Mandó a su nieta a la ciudad a estudiar. De lo otro ya se encargaría él. Le dijo que se preparara y que, mientras tanto, estuviera siempre con él.

La niña recogió sus cuatro cosas. Durante dos meses estuvo vagando por la selva hasta que logró llegar a la ciudad. Soportó casi de todo; serpientes, arañas, caimanes, ranas de cristal, guacamayos, mosquitos…, subió a los árboles y atravesó los ríos, se escondió de unos y luchó con otros. Pero llegó. Supo llegar y supo estar allí y estudiar medicina.

Conoció a mucha gente. Tuvo amigas y amigos a los que contaba lo de la selva. Y a los que hablaba de su abuelo el brujo. Nadie la creía demasiado y pensaban que eran historias que se inventaba para hacerse la interesante. Y, sobre todo, ese empeño suyo en aprender todo lo que hacía referencia a las enfermedades de la selva. Le hubiera gustado que su abuelo viera todo esto y que aprendiera, y que les enseñara a todos estos lo que era una selva de verdad. Pensaba mucho en él y en lo que le había dicho. Había que juntar los conocimientos.

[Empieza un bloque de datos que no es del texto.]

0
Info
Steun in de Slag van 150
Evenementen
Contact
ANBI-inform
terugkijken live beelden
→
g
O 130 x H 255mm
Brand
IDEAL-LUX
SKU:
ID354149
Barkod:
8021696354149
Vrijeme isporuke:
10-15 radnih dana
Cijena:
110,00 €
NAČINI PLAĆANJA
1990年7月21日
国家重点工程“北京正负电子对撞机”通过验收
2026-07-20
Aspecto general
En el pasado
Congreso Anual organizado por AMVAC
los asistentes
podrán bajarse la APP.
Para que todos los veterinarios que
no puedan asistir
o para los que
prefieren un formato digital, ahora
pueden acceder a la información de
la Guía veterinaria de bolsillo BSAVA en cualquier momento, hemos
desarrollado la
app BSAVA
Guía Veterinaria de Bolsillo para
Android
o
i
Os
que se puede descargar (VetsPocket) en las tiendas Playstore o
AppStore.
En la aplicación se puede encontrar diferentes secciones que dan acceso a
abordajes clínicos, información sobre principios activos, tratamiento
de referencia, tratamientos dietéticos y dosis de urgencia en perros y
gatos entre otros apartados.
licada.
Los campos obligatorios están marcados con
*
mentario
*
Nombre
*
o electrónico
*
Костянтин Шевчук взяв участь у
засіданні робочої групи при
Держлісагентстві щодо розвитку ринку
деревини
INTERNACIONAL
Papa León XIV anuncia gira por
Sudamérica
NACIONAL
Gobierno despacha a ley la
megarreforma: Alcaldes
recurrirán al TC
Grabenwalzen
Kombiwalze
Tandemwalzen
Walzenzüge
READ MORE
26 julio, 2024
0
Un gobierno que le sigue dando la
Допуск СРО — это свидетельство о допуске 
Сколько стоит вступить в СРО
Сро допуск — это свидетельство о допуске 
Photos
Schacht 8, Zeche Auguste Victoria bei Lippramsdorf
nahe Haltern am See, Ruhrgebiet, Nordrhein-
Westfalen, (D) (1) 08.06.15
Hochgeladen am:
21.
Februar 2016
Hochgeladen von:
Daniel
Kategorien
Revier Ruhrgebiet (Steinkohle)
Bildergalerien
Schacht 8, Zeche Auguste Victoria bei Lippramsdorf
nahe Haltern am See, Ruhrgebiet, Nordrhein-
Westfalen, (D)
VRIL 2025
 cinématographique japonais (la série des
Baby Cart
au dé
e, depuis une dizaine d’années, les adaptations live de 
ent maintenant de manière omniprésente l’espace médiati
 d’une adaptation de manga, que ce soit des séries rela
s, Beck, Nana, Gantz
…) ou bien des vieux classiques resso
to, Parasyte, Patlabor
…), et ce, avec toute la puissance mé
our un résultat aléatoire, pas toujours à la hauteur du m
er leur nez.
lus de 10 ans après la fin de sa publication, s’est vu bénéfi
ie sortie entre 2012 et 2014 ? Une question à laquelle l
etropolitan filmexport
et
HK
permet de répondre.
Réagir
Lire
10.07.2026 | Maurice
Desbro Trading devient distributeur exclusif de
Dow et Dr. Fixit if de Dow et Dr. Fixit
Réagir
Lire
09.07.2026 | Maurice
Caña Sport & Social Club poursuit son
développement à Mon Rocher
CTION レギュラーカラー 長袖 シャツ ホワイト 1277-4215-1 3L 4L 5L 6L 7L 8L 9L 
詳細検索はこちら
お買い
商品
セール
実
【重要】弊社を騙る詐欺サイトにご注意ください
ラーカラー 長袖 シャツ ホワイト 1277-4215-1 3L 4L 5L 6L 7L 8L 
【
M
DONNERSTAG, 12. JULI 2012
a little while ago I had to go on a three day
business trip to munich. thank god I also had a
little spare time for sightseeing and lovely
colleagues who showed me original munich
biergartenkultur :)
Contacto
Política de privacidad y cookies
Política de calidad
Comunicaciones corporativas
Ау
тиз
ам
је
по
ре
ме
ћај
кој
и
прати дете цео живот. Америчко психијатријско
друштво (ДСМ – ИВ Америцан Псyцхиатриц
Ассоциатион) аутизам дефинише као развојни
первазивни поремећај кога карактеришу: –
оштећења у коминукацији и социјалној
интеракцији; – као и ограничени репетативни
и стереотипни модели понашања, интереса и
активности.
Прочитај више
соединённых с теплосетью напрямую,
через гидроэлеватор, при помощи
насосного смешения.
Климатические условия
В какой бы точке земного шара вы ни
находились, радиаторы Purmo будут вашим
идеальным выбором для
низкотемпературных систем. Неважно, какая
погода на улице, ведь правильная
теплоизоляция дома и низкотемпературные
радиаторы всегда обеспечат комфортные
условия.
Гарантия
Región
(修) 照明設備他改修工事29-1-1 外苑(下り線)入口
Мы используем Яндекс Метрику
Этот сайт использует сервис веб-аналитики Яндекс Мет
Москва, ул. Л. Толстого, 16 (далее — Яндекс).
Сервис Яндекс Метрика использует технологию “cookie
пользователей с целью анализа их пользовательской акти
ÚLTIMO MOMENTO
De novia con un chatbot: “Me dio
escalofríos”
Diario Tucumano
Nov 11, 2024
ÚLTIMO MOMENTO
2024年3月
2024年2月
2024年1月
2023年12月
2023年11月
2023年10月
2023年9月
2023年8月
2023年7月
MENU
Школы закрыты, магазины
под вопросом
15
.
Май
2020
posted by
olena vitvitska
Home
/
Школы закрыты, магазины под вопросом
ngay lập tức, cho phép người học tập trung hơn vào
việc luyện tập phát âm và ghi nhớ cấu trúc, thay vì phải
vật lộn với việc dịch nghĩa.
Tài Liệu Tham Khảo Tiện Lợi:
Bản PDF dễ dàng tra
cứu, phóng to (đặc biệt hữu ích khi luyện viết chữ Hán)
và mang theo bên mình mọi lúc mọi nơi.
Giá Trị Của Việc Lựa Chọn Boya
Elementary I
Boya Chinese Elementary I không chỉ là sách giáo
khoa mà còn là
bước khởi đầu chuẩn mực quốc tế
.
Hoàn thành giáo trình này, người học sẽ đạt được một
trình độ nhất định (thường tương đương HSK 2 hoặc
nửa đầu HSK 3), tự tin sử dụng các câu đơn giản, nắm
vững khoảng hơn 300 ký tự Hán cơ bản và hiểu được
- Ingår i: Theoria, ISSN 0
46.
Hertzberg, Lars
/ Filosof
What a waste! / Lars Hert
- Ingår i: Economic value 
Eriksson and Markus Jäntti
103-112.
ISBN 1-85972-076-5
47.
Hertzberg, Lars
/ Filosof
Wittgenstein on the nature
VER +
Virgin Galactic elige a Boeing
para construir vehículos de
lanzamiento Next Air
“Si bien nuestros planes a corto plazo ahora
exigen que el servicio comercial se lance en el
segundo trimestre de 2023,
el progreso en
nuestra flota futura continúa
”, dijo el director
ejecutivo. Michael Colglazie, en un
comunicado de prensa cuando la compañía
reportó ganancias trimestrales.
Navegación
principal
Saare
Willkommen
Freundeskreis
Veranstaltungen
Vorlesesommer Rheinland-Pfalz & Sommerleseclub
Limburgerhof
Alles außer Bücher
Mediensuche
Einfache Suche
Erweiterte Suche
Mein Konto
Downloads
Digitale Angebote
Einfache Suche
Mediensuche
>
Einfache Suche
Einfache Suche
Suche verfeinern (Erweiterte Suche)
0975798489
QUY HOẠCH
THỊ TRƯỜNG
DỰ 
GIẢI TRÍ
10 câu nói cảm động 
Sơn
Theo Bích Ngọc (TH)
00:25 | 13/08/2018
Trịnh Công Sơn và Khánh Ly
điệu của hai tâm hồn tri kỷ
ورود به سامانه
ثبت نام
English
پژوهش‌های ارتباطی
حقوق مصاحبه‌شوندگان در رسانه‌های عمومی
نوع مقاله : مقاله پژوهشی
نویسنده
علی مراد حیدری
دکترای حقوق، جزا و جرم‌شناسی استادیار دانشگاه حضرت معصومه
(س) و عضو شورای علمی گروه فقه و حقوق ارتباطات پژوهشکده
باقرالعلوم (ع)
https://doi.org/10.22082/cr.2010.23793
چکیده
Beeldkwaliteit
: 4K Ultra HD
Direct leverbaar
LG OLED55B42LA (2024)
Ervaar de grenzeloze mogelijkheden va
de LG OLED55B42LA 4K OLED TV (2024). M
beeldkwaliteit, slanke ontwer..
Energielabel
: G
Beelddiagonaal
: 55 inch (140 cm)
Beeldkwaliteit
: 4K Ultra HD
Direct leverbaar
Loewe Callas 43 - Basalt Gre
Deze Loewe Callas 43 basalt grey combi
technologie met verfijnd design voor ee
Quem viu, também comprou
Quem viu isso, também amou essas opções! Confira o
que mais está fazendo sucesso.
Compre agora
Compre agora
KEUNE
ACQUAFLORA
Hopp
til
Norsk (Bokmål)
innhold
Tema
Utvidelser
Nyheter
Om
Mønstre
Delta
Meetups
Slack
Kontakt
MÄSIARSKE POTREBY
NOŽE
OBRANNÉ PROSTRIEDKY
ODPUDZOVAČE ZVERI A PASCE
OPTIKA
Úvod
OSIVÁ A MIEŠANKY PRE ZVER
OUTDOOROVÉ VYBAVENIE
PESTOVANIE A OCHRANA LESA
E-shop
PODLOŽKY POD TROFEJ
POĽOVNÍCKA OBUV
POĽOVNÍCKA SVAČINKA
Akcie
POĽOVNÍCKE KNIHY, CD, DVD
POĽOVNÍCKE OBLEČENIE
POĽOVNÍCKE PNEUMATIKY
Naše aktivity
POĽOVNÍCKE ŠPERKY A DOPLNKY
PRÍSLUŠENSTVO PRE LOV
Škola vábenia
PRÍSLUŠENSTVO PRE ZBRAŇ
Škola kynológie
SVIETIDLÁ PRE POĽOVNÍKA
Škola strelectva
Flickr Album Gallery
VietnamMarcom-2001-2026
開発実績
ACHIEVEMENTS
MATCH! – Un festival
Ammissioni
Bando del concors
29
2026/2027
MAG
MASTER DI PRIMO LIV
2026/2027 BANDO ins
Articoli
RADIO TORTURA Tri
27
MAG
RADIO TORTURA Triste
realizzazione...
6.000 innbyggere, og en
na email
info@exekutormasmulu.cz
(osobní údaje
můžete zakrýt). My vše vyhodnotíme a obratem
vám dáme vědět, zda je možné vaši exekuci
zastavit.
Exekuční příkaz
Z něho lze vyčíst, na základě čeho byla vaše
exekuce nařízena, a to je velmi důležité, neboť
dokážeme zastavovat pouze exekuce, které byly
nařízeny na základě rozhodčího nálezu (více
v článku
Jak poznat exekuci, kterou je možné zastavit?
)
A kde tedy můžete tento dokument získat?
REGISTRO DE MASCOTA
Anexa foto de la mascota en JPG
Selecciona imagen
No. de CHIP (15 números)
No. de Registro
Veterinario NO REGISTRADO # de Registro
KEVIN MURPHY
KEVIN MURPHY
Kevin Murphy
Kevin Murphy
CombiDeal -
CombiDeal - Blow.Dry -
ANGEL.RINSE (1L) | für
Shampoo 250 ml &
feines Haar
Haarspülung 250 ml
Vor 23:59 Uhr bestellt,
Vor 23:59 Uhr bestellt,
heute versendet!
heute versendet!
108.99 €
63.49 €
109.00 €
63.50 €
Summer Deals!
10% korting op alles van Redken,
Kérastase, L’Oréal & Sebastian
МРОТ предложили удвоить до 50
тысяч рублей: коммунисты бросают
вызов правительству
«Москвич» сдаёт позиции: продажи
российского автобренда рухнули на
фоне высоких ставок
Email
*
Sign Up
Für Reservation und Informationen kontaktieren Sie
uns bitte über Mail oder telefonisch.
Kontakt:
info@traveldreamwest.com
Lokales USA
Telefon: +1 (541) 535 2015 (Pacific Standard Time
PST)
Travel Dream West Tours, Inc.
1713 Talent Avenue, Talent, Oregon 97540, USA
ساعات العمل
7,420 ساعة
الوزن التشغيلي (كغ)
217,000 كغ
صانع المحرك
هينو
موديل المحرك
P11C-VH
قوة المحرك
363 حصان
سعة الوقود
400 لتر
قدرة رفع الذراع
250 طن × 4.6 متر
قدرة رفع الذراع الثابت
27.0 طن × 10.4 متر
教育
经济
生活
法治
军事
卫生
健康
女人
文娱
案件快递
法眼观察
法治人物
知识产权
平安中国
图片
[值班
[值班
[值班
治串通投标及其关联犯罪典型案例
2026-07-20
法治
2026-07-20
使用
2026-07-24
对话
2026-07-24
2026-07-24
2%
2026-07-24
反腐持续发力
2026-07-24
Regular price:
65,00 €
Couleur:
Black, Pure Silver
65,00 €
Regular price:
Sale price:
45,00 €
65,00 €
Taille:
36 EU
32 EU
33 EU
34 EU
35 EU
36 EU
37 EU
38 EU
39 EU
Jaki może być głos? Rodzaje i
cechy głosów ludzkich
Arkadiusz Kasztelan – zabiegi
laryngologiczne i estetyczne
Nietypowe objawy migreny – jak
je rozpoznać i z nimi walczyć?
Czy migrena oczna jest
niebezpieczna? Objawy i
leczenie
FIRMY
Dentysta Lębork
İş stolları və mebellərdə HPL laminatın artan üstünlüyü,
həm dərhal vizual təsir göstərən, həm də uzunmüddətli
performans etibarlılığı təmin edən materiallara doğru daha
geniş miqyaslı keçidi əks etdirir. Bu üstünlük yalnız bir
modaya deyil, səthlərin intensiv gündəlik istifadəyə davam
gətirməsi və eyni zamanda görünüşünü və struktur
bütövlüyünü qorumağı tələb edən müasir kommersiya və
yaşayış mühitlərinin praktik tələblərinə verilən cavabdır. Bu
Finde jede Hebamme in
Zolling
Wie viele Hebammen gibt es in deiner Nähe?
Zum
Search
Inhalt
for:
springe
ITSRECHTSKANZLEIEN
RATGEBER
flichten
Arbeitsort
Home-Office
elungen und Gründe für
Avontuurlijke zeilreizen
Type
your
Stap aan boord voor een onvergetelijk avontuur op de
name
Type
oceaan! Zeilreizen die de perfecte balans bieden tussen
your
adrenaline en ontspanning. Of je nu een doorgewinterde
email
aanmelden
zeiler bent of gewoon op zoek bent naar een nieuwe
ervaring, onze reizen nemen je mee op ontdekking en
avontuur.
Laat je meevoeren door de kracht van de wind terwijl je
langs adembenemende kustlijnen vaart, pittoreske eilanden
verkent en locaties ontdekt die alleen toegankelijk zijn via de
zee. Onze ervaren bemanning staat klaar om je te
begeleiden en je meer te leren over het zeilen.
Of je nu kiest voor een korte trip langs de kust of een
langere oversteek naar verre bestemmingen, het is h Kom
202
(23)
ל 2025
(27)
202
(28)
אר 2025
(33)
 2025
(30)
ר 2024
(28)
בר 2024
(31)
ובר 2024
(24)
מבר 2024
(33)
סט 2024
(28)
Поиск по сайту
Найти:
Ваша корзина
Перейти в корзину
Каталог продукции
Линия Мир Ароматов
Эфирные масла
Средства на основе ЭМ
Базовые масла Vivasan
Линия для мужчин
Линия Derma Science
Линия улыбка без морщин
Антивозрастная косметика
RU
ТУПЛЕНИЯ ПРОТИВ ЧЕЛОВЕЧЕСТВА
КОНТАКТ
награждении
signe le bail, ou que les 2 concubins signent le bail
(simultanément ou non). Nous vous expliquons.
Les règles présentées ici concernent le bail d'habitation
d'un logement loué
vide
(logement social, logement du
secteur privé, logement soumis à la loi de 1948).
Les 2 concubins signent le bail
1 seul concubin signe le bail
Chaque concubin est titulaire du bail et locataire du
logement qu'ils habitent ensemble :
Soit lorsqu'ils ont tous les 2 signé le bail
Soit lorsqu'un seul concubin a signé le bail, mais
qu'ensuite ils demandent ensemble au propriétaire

Creció estudiando y tratando de compendiar todo lo que le parecía interesante. Escribió libros y dio conferencias. Habló en sitios y sitios, explicó lo de la selva y lo de su abuelo, lo de la visita de la doctora y lo que el brujo le había dicho. Les habló de raíces y de hierbas de las que ni el nombre conocía, de venenos y contravenenos, de picaduras de mosquitos y serpientes y de todo lo que su abuelo el brujo sabía.

Pero su abuelo estaba allí donde existían todas esas cosas y donde faltaban todas las otras. El tiempo iba pasando.

La muchacha creció y se enamoró. Cuando pensaba en la selva se decía que pronto iría a verlos. Y recibió títulos y condecoraciones. Y escribió más y más libros. Y se casó y tuvo hijos felices que nada sabían de la selva. Ella siempre les decía que tenía que volver pero cada vez se le olvidaba más el camino de vuelta.

Y el rostro del abuelo se iba desvaneciendo y sus palabras estaban subiendo demasiado arriba, trepando por las ramas de los árboles. Las nubes las iban recogiendo y mezclando con sus pequeñas gotas de lluvia.

Los hijos seguían creciendo lo mismo que los homenajes. El marido requería atenciones y las reuniones se multiplicaban. La sana sabiduría de las universidades iba calando y calando en su cuerpo a la misma velocidad que se iban olvidando las recetas del abuelo.

Un abuelo que, sentado en su árbol preferido y lleno de esa otra sabiduría, había muerto de pena ya hacía unos cuantos años, cansado de esperar a su querida nieta.